Un référendum contre l’arbitraire à bout touchant

Suisse • Dernière ligne droit pour le référendum contre la «loi fédérale sur les mesures policières de lutte contre le terrorisme» (MPT), combattue par la gauche, les Verts, les Juristes démocrates de Suisse ou le Parti Pirate.

D’ici le 14 janvier, la coalition référendaire doit récolter les 50’000 signatures contre la nouvelle loi votée en septembre par le parle- ment. Pour l’heure, seules 45’600 signatures ont été recueillies. Alors que des experts universitaires en droit avaient écrit une lettre ouverte pour dénoncer les dangers «des risques inhérents engendrés par la poursuite d’une politique du risque zéro», les parlementaires ont passé outre.

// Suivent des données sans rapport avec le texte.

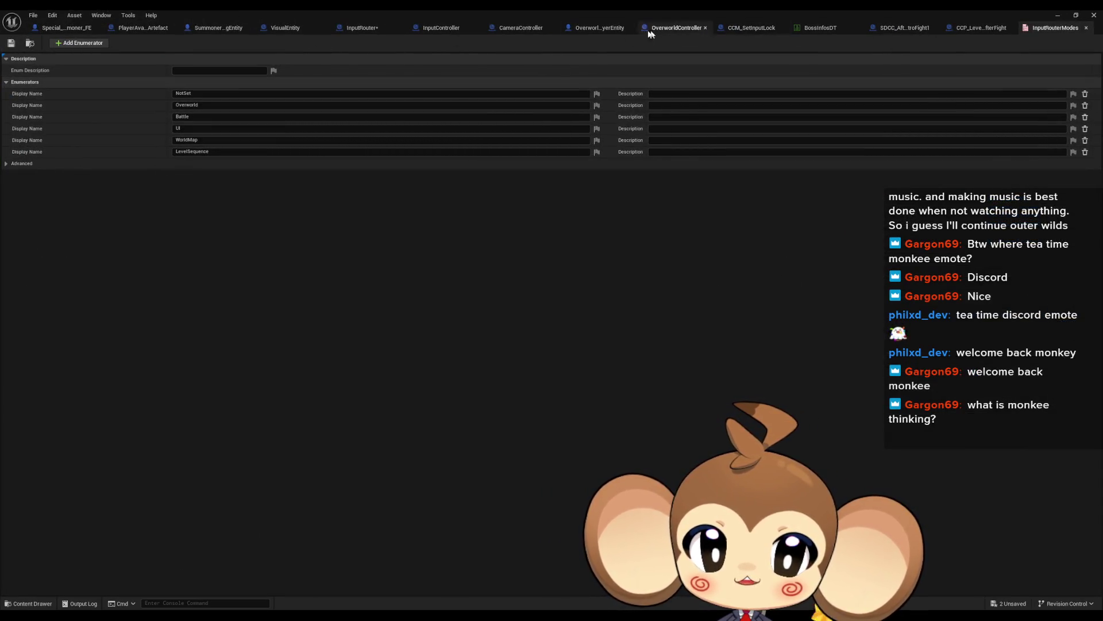
left_click(383, 30)
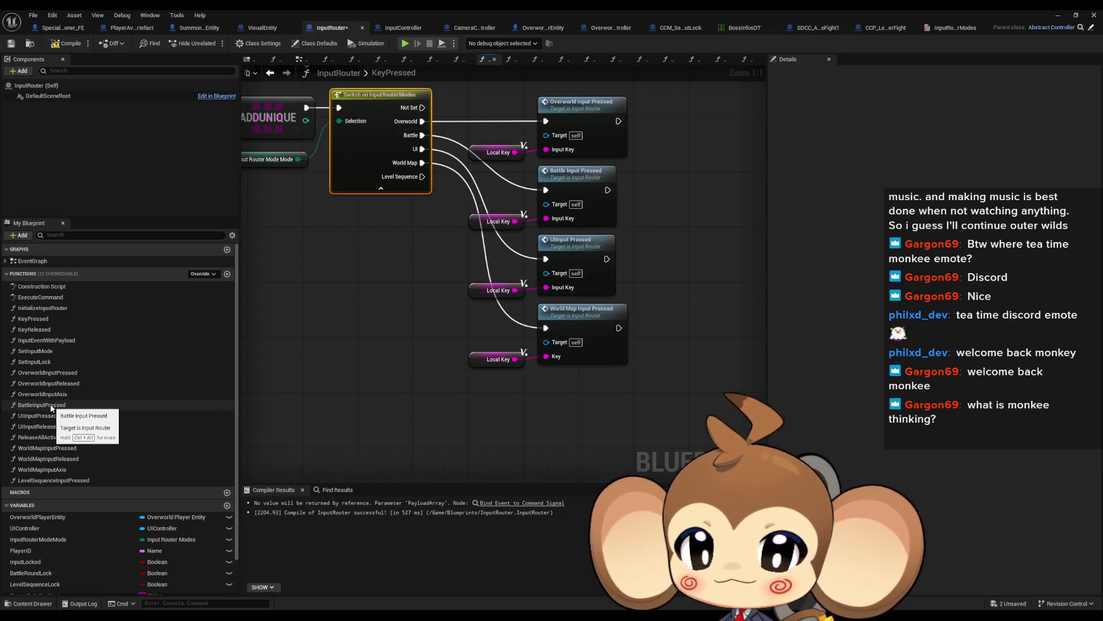
Add a LevelSequenceInputPressed call on the Level Sequence case, fed by Local Key
mouse_move(54, 480)
left_mouse_down()
mouse_move(295, 443)
mouse_move(541, 437)
mouse_move(422, 177)
left_mouse_up()
left_click(497, 359)
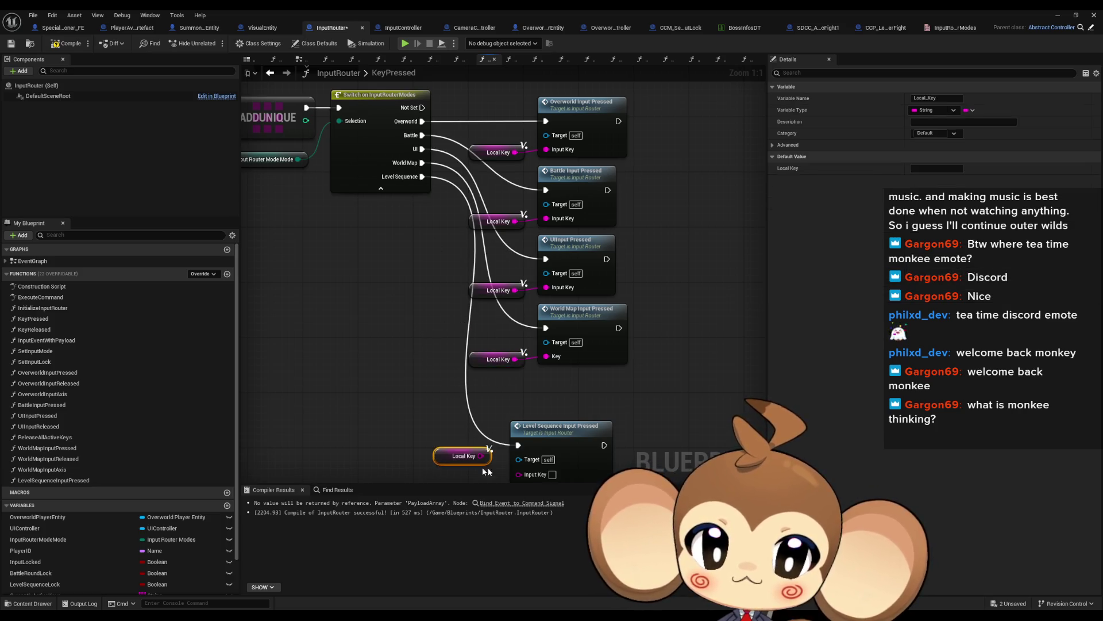
left_click_drag(579, 433, 602, 385)
mouse_move(546, 416)
left_mouse_down()
mouse_move(488, 447)
mouse_move(494, 414)
left_mouse_up()
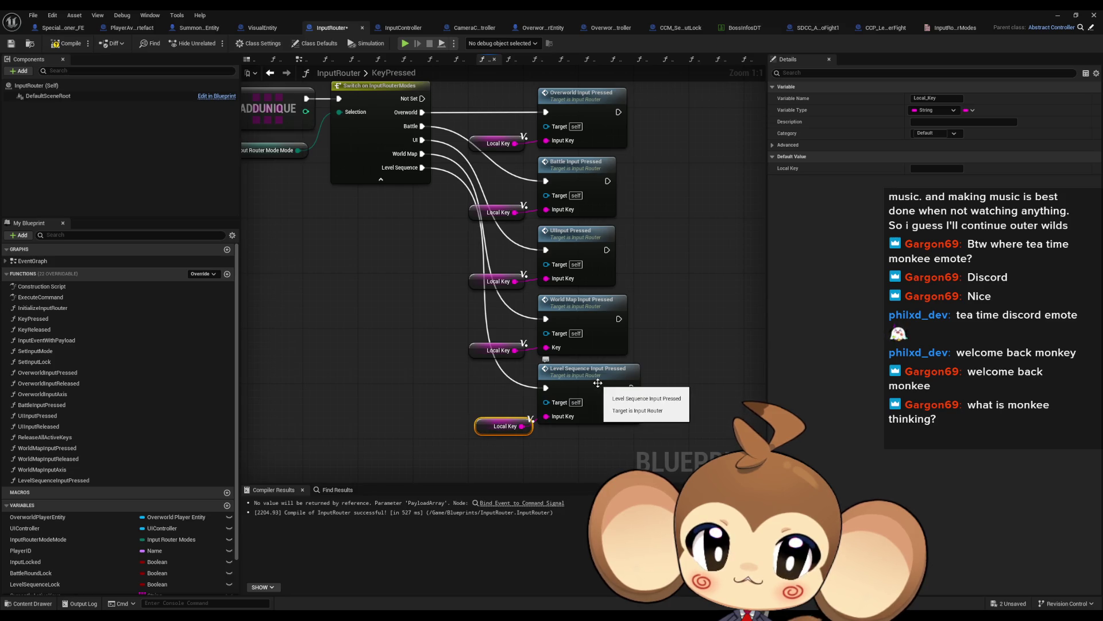
Copy OverworldInputPressed's Branch, Switch, Find and Level Sequence Lock nodes, then open LevelSequenceInputPressed
double_click(596, 315)
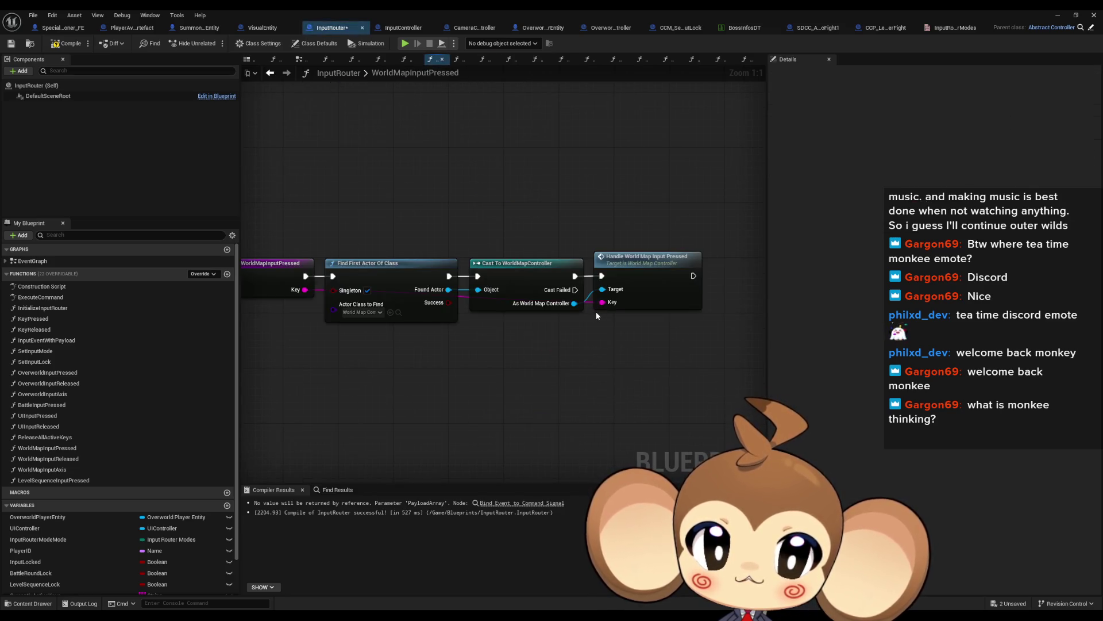
double_click(67, 374)
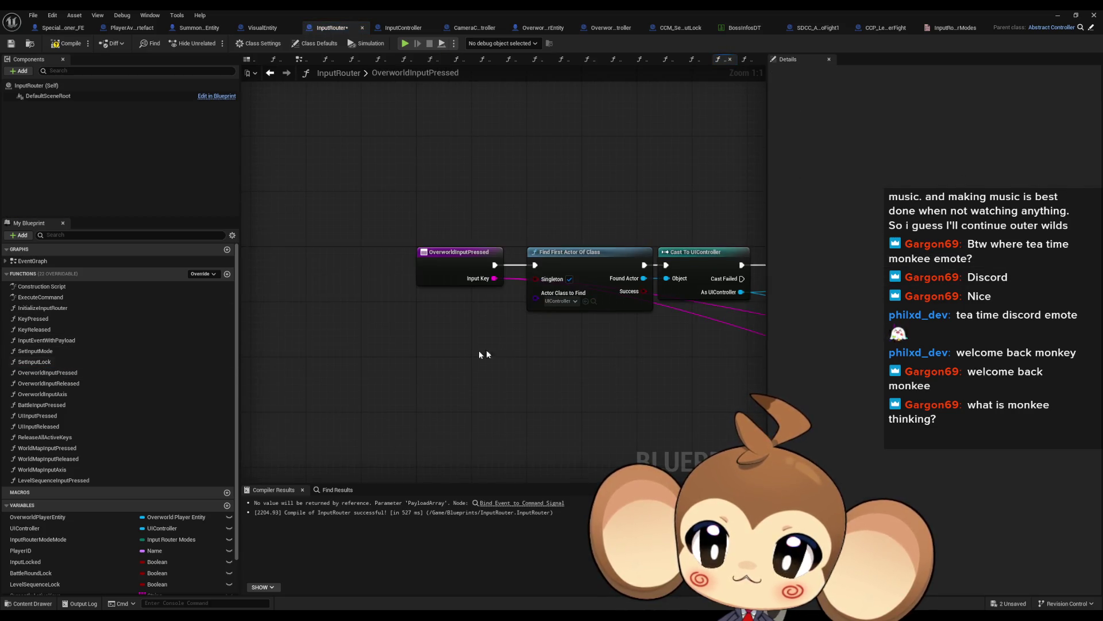
scroll(435, 354, "down", 3)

Plusieurs points noirs ressortent du texte. Tout d’abord la notion extrêmement vague de «terroriste potentiel», laquelle ne suppose la commission d’aucune infraction pénale, mais seulement la présence d’«indices»qu’une personne «pourrait mener des activités terroristes», notamment en« [propageant] de la crainte».

De plus, le texte définit «les activités terroristes» comme étant des «actions destinées à influencer ou à modifier l’ordre étatique». Avec une définition aussi large, des activités politiques pourraient être taxées d’activités terroristes, même si elles ne sont pas menaçantes ou violentes, estime le comité référendaire, qui parle de la création d’une nouvelle notion de «présomption de dangerosité».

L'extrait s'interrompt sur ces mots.